Pain relievers and the risk of heart problems, the NY Times weighs in.

Pain relievers and the risk of heart problems, the NY Times weighs in.

For many, pain relievers are a way of life, since they offer relief of painful symptoms. While it is always better to resolve a problem instead of medicating it, unfortunately, there are many folks who have been using meds for years and the result is joint damage and other degenerative processes that are pain producing. Sure, it is usually not too late to try the chiropractic or other approach, however, the fact is many people for whatever the reason default back to pain relievers. Pain relievers are no free lunch, since they can cause a host of different health problems including increasing your risk for a heart problems with prolonged usage or damage the kidneys.

Check out the article here

The Heart Perils of Pain Relievers

By RONI CARYN RABIN

Common pain relievers like ibuprofen and naproxen — called nonsteroidal anti-inflammatory drugs, or Nsaids — are the go-to drugs for headaches and pulled muscles, arthritis and menstrual cramps. Their labels have long warned that overuse may increase the risk of heart attack and stroke, but we rely on them as we do on few other medications. And for good reason: They work.

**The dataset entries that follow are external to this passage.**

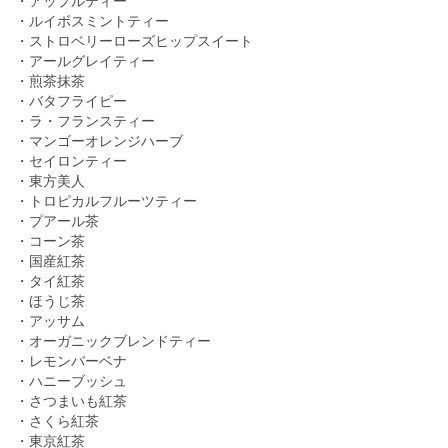
・アップルティー
・ルイボスミントティー
・ストロベリーローズヒップスイート
・アールグレイティー
・煎茶抹茶
・バタフライピー
・ラ・フランスティー
・マンゴーオレンジハーブ
・セイロンティー
・東方美人
・トロピカルフルーツティー
・プアール茶
・コーン茶
・国産紅茶
・タイ紅茶
・ほうじ茶
・アッサム
・オーガニックブレンドティー
・レモンバーベナ
・ハニーブッシュ
・さつまいも紅茶
・さくら紅茶
・東京紅茶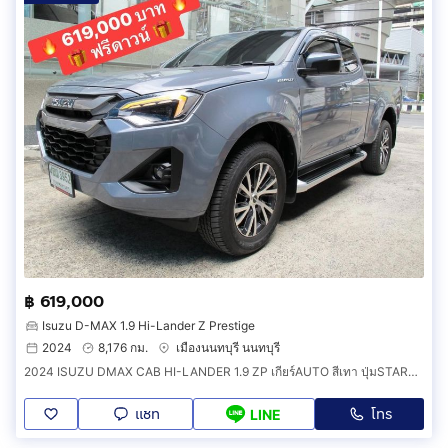
฿ 619,000
Isuzu D-MAX 1.9 Hi-Lander Z Prestige
2024
8,176 กม.
เมืองนนทบุรี นนทบุรี
2024 ISUZU DMAX CAB HI-LANDER 1.9 ZP เกียร์AUTO สีเทา ปุ่มSTART แอร์ดิจิตอล DVD
แชท
โทร
LINE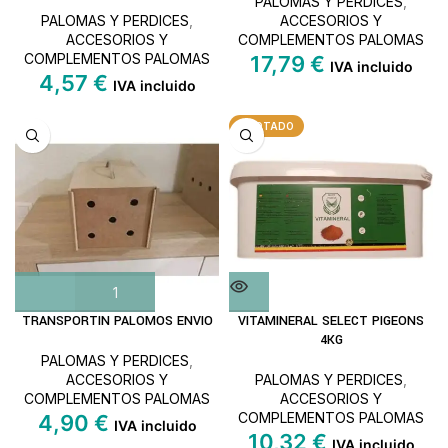
PALOMAS Y PERDICES
,
PALOMAS Y PERDICES
,
ACCESORIOS Y
ACCESORIOS Y
COMPLEMENTOS PALOMAS
COMPLEMENTOS PALOMAS
17,79
€
IVA incluido
4,57
€
IVA incluido
AGOTADO
TRANSPORTIN PALOMOS ENVIO
VITAMINERAL SELECT PIGEONS
4KG
PALOMAS Y PERDICES
,
ACCESORIOS Y
PALOMAS Y PERDICES
,
COMPLEMENTOS PALOMAS
ACCESORIOS Y
COMPLEMENTOS PALOMAS
4,90
€
IVA incluido
10,32
€
IVA incluido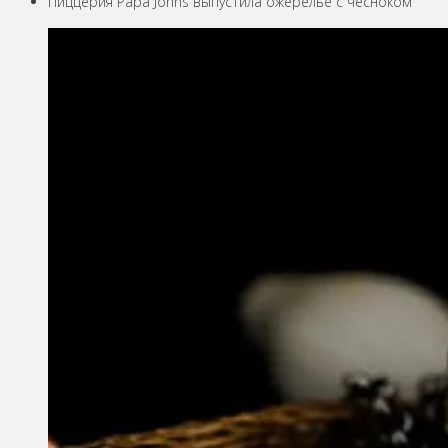
Пиццерия Papa Johns выпустила ожерелье с чесноком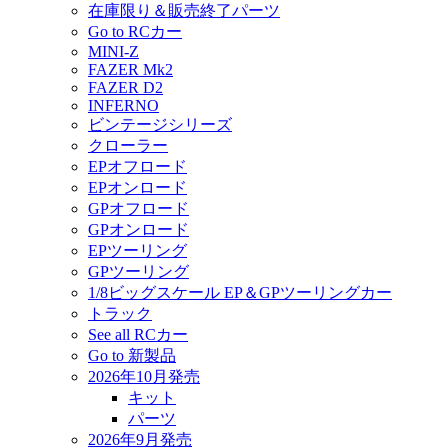
在庫限り＆販売終了パーツ
Go to RCカー
MINI-Z
FAZER Mk2
FAZER D2
INFERNO
ビンテージシリーズ
クローラー
EPオフロード
EPオンロード
GPオフロード
GPオンロード
EPツーリング
GPツーリング
1/8ビッグスケール EP＆GPツーリングカー
トラック
See all RCカー
Go to 新製品
2026年10月発売
キット
パーツ
2026年9月発売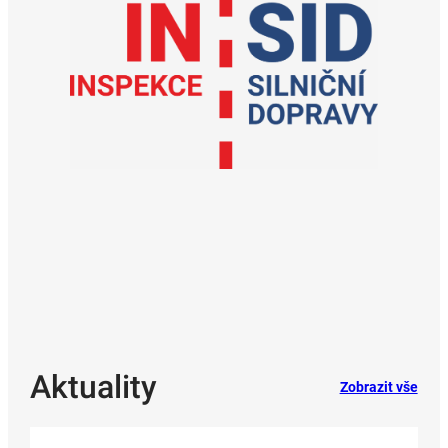
Aktuality
Zobrazit vše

Occasional use of Nsaids is not likely to lead to cardiovascular consequences. But an authoritative and ambitious new analysis that included data from over 600 trials, including detailed case histories of more than 350,000 patients, concludes that people who take high doses of Nsaids daily increase their cardiovascular risk by as much as a third, compared with those taking a placebo. The one exception is naproxen, which may actually have a protective effect against heart attacks.

The absolute risk of cardiovascular trouble for those who take high doses of other Nsaids regularly is still quite small. Nonetheless, the findings suggest that people who rely on them may want to explore alternative pain management methods, especially if they have other risks for heart disease, or a family history of it.

“There aren’t really good choices for chronic pain,” said Dr. Marie R. Griffin, a preventive medicine specialist at Vanderbilt University Medical Center who wrote a commentary on the new study, published last month in The Lancet. In addition to the potential harm, Dr. Griffin said, painkillers like Nsaids often don’t really do the job when it comes to chronic pain.